L'Assemblée a également approuvé une baisse, de 159.000 à 100.000 euros par enfant, de l'abattement sur les droits de succession, c'est-à-dire la partie d'un héritage ou d'une donation exonérée des droits de mutation payés par les bénéficiaires à l'Etat. Les exonérations en faveur des conjoints survivants seront conservées. L'abattement ne joue à plein que pour une succession ou donation tous les quinze ans (dix ans auparavant).
La plupart des orateurs de la droite, plus offensifs sur ce sujet que sur celui de la contribution exceptionnelle, ont reproché au gouvernement "d'empêcher les Français de transmettre le fruit des efforts de toute une vie".
"Nous voulons privilégier le mérite plutôt que l'héritage", a répliqué le socialiste Pierre-Alain Muet.
En fin de soirée, les députés ont supprimé la franchise de 30 euros imposée en 2011 aux étrangers sans papiers bénéficiaires de l'Aide médicale d'Etat (AME) sous les critiques de l'UMP.
"Il y a un moment où il faut un petit peu participer, qui ne peut pas payer 30 euros?", a lancé Thierry Mariani (UMP), assurant que "personne à l'UMP ne veut remettre en cause l'AME".
"Non l'AME ne fait pas un appel d'air!
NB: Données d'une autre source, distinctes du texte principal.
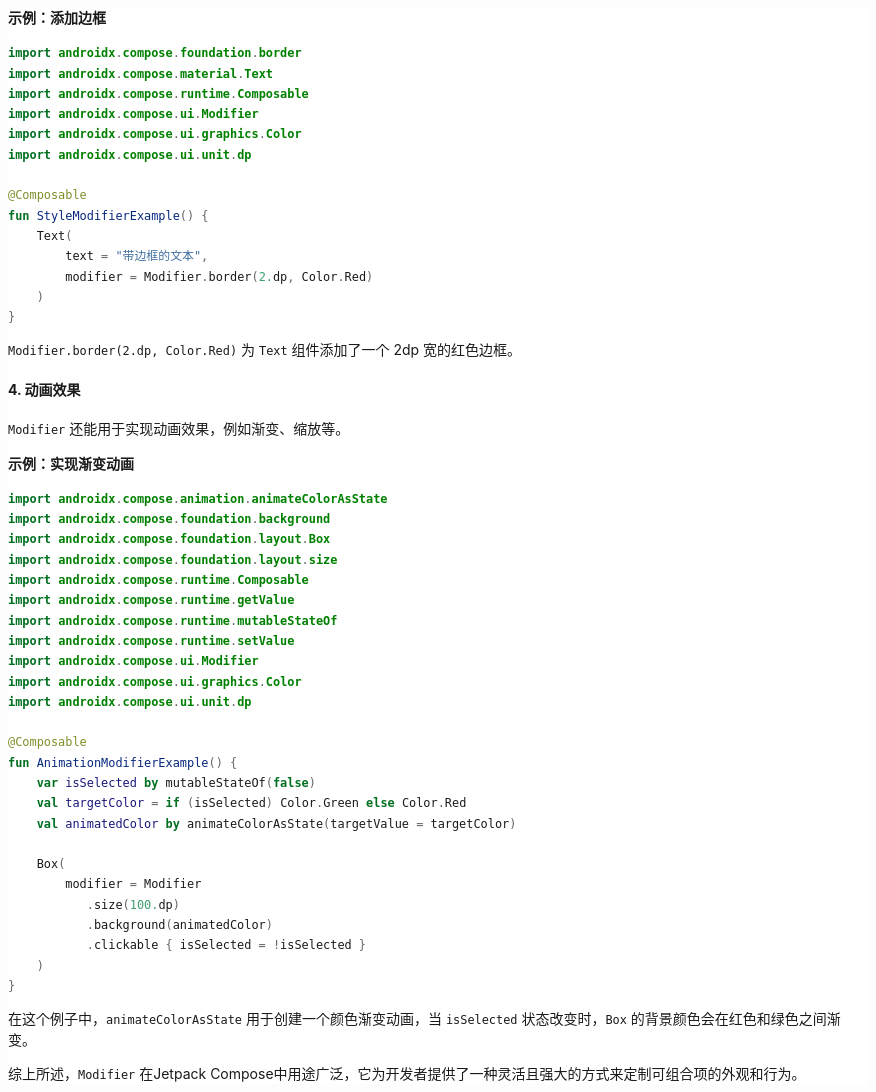 **示例：添加边框**
```kotlin
import androidx.compose.foundation.border
import androidx.compose.material.Text
import androidx.compose.runtime.Composable
import androidx.compose.ui.Modifier
import androidx.compose.ui.graphics.Color
import androidx.compose.ui.unit.dp

@Composable
fun StyleModifierExample() {
    Text(
        text = "带边框的文本",
        modifier = Modifier.border(2.dp, Color.Red)
    )
}
```
`Modifier.border(2.dp, Color.Red)` 为 `Text` 组件添加了一个 2dp 宽的红色边框。

#### 4. 动画效果
`Modifier` 还能用于实现动画效果，例如渐变、缩放等。

**示例：实现渐变动画**
```kotlin
import androidx.compose.animation.animateColorAsState
import androidx.compose.foundation.background
import androidx.compose.foundation.layout.Box
import androidx.compose.foundation.layout.size
import androidx.compose.runtime.Composable
import androidx.compose.runtime.getValue
import androidx.compose.runtime.mutableStateOf
import androidx.compose.runtime.setValue
import androidx.compose.ui.Modifier
import androidx.compose.ui.graphics.Color
import androidx.compose.ui.unit.dp

@Composable
fun AnimationModifierExample() {
    var isSelected by mutableStateOf(false)
    val targetColor = if (isSelected) Color.Green else Color.Red
    val animatedColor by animateColorAsState(targetValue = targetColor)

    Box(
        modifier = Modifier
           .size(100.dp)
           .background(animatedColor)
           .clickable { isSelected = !isSelected }
    )
}
```
在这个例子中，`animateColorAsState` 用于创建一个颜色渐变动画，当 `isSelected` 状态改变时，`Box` 的背景颜色会在红色和绿色之间渐变。

综上所述，`Modifier` 在Jetpack Compose中用途广泛，它为开发者提供了一种灵活且强大的方式来定制可组合项的外观和行为。 
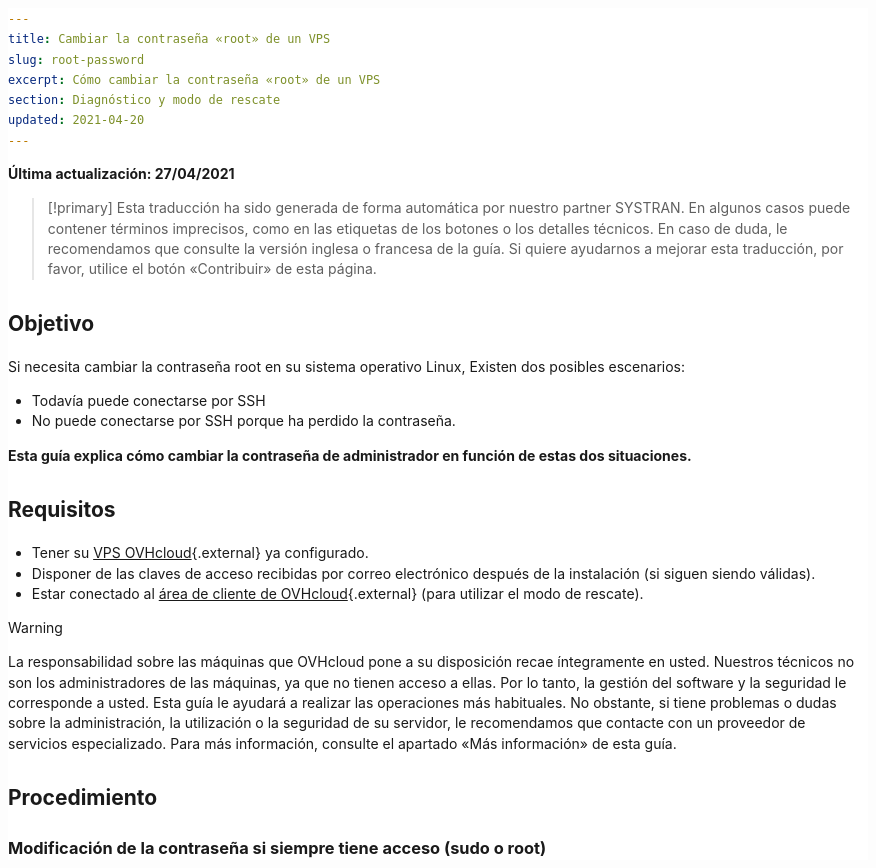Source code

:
 ```yaml
---
title: Cambiar la contraseña «root» de un VPS
slug: root-password
excerpt: Cómo cambiar la contraseña «root» de un VPS
section: Diagnóstico y modo de rescate
updated: 2021-04-20
---
```

**Última actualización: 27/04/2021**

> [!primary]
> Esta traducción ha sido generada de forma automática por nuestro partner SYSTRAN. En algunos casos puede contener términos imprecisos, como en las etiquetas de los botones o los detalles técnicos. En caso de duda, le recomendamos que consulte la versión inglesa o francesa de la guía. Si quiere ayudarnos a mejorar esta traducción, por favor, utilice el botón «Contribuir» de esta página.
>

## Objetivo

Si necesita cambiar la contraseña root en su sistema operativo Linux, Existen dos posibles escenarios:

- Todavía puede conectarse por SSH
- No puede conectarse por SSH porque ha perdido la contraseña.

**Esta guía explica cómo cambiar la contraseña de administrador en función de estas dos situaciones.**

## Requisitos

- Tener su [VPS OVHcloud](https://www.ovhcloud.com/es/vps/){.external} ya configurado.
- Disponer de las claves de acceso recibidas por correo electrónico después de la instalación (si siguen siendo válidas).
- Estar conectado al [área de cliente de OVHcloud](https://ca.ovh.com/auth/?action=gotomanager&from=https://www.ovh.com/world/&ovhSubsidiary=ws){.external} (para utilizar el modo de rescate).

> [!warning]
>
> La responsabilidad sobre las máquinas que OVHcloud pone a su disposición recae íntegramente en usted. Nuestros técnicos no son los administradores de las máquinas, ya que no tienen acceso a ellas. Por lo tanto, la gestión del software y la seguridad le corresponde a usted. Esta guía le ayudará a realizar las operaciones más habituales. No obstante, si tiene problemas o dudas sobre la administración, la utilización o la seguridad de su servidor, le recomendamos que contacte con un proveedor de servicios especializado. Para más información, consulte el apartado «Más información» de esta guía.
>

## Procedimiento

### Modificación de la contraseña si siempre tiene acceso (sudo o root)
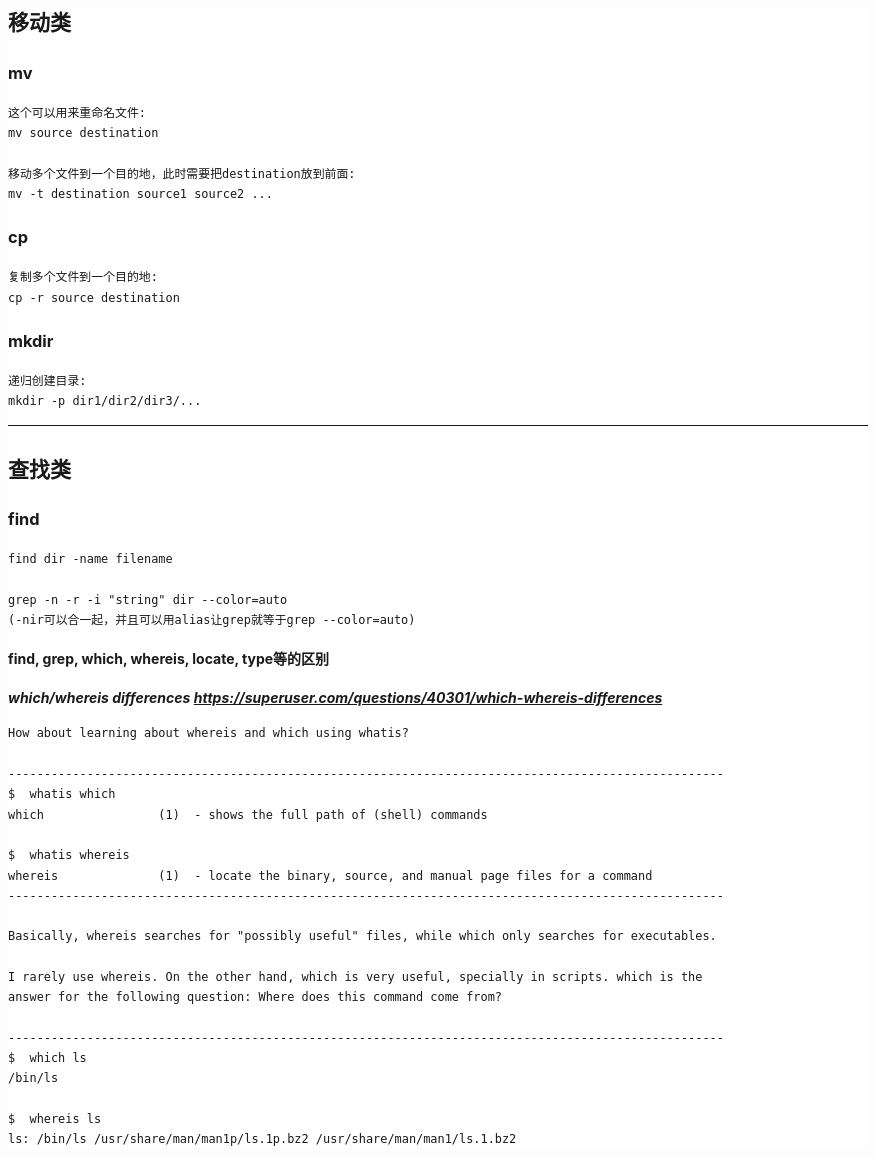 ## 移动类

### mv
```shell
这个可以用来重命名文件:
mv source destination

移动多个文件到一个目的地，此时需要把destination放到前面:
mv -t destination source1 source2 ...
```

### cp
```shell
复制多个文件到一个目的地:
cp -r source destination
```

### mkdir
```shell
递归创建目录:
mkdir -p dir1/dir2/dir3/...
```

----------------------------------------------------------------------------------------------------

## 查找类

### find
```shell
find dir -name filename

grep -n -r -i "string" dir --color=auto 
(-nir可以合一起，并且可以用alias让grep就等于grep --color=auto)
```

#### find, grep, which, whereis, locate, type等的区别

***which/whereis differences https://superuser.com/questions/40301/which-whereis-differences***
```shell
How about learning about whereis and which using whatis?

----------------------------------------------------------------------------------------------------
$  whatis which
which                (1)  - shows the full path of (shell) commands

$  whatis whereis
whereis              (1)  - locate the binary, source, and manual page files for a command
----------------------------------------------------------------------------------------------------

Basically, whereis searches for "possibly useful" files, while which only searches for executables.

I rarely use whereis. On the other hand, which is very useful, specially in scripts. which is the 
answer for the following question: Where does this command come from?

----------------------------------------------------------------------------------------------------
$  which ls
/bin/ls

$  whereis ls
ls: /bin/ls /usr/share/man/man1p/ls.1p.bz2 /usr/share/man/man1/ls.1.bz2
```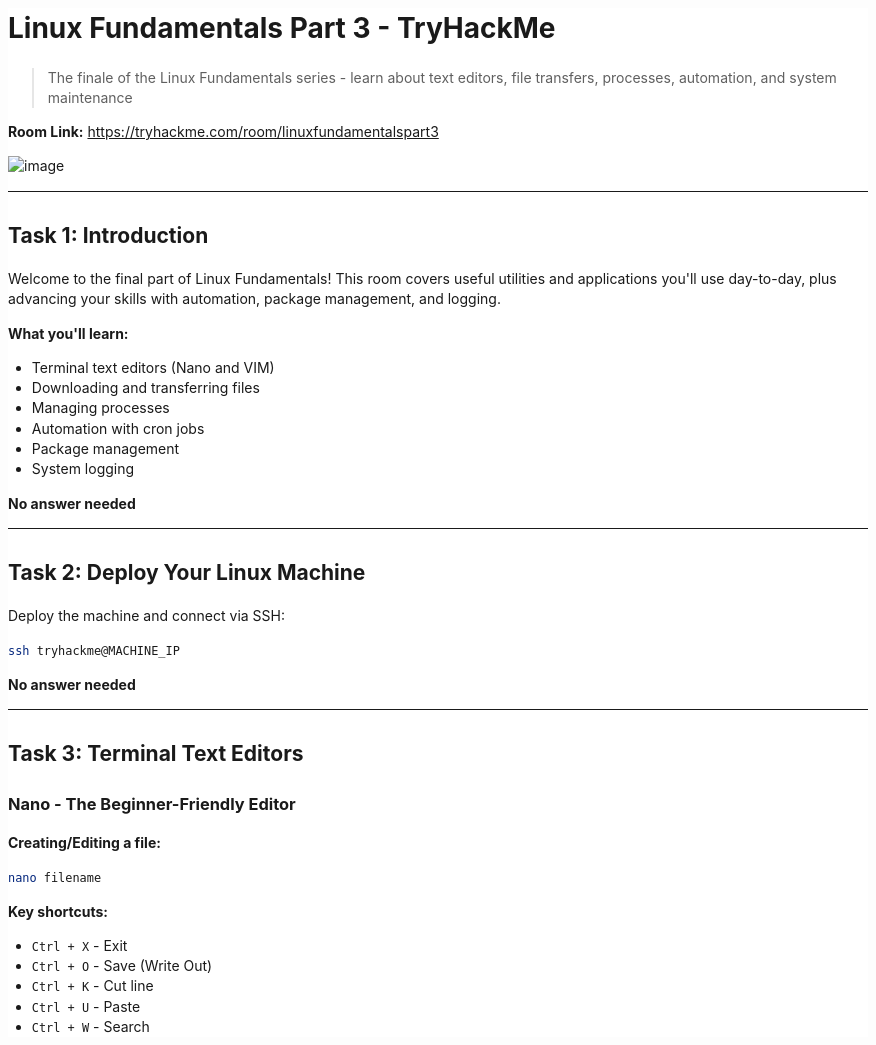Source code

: # Linux Fundamentals Part 3 - TryHackMe

> The finale of the Linux Fundamentals series - learn about text editors, file transfers, processes, automation, and system maintenance

**Room Link:** https://tryhackme.com/room/linuxfundamentalspart3

<img width="1749" height="927" alt="image" src="https://github.com/user-attachments/assets/93eb2e60-2845-4c73-8157-2daa013dea73" />

---

## Task 1: Introduction

Welcome to the final part of Linux Fundamentals! This room covers useful utilities and applications you'll use day-to-day, plus advancing your skills with automation, package management, and logging.

**What you'll learn:**
- Terminal text editors (Nano and VIM)
- Downloading and transferring files
- Managing processes
- Automation with cron jobs
- Package management
- System logging

**No answer needed**

---

## Task 2: Deploy Your Linux Machine

Deploy the machine and connect via SSH:

```bash
ssh tryhackme@MACHINE_IP
```

**No answer needed**

---

## Task 3: Terminal Text Editors

### Nano - The Beginner-Friendly Editor

**Creating/Editing a file:**
```bash
nano filename
```

**Key shortcuts:**
- `Ctrl + X` - Exit
- `Ctrl + O` - Save (Write Out)
- `Ctrl + K` - Cut line
- `Ctrl + U` - Paste
- `Ctrl + W` - Search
Quand on quitte son pays, ce n'est pas pour venir faire des cures thermales!", s'est emporté Catherine Lemorton (PS), présidente de la commission des Affaires sociales.
Gilbert Collard (Front National) a pour sa part défendu un amendement de suppression de l'AME, au nom de "la situation économique".
Un peu plus tôt, l'autre députée du FN, Marion Maréchal-Le Pen avait appelé de ses voeux le rétablissement d'une mesure d'un gouvernement de gauche, celui de Lionel Jospin, en l'occurrence la TIPP flottante, qui fait baisser la taxe sur les carburants quand le prix du brut augmente.
Les députés ont aussi débattu jeudi soir du contrôle de leur indemnité pour frais de mandat (IRFM) dont l'utilisation alimente la suspicion et les députés de la majorité ont renvoyé la balle dans le camp du président de l'Assemblée Claude Bartolone pour qu'il fasse des propositions.
Parmi les autres mesures votées jeudi: le doublement de la taxation sur les risques systémiques des établissements de crédit, le doublement du taux de la taxe sur les transactions financières, embryon du projet de taxation des transactions financières à l'échelle européenne, une taxe de 4% sur la valeur des stocks de produits pétroliers, ou encore la surtaxation des dividendes et la hausse du forfait social de 8 à 20% sur l'épargne salariale.
Le texte sera examiné au Sénat à partir de mardi et doit être adopté définitivement d'ici le 31 juillet.